● Provided material:
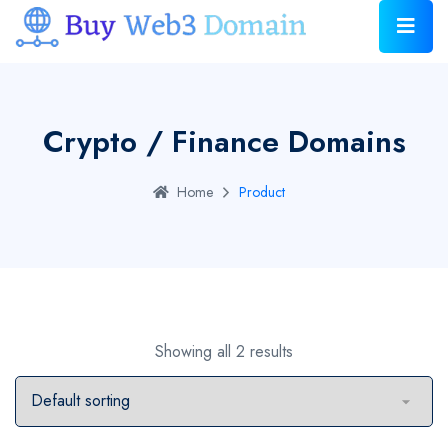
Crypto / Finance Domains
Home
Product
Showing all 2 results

==

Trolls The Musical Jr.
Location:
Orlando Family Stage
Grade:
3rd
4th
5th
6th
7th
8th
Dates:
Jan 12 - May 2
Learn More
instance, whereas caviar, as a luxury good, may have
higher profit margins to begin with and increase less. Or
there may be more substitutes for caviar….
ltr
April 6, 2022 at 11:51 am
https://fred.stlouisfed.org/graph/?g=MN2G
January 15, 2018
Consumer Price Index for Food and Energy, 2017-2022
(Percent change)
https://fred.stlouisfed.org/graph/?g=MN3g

● Activity: Extract everything in the data from the line containing "Trolls The Musical Jr." down to the line containing "https://fred.stlouisfed.org/graph/?g=MN3g", both included, and reproduce those lines word for word.

● Worked solution:
Trolls The Musical Jr.
Location:
Orlando Family Stage
Grade:
3rd
4th
5th
6th
7th
8th
Dates:
Jan 12 - May 2
Learn More
instance, whereas caviar, as a luxury good, may have
higher profit margins to begin with and increase less. Or
there may be more substitutes for caviar….
ltr
April 6, 2022 at 11:51 am
https://fred.stlouisfed.org/graph/?g=MN2G
January 15, 2018
Consumer Price Index for Food and Energy, 2017-2022
(Percent change)
https://fred.stlouisfed.org/graph/?g=MN3g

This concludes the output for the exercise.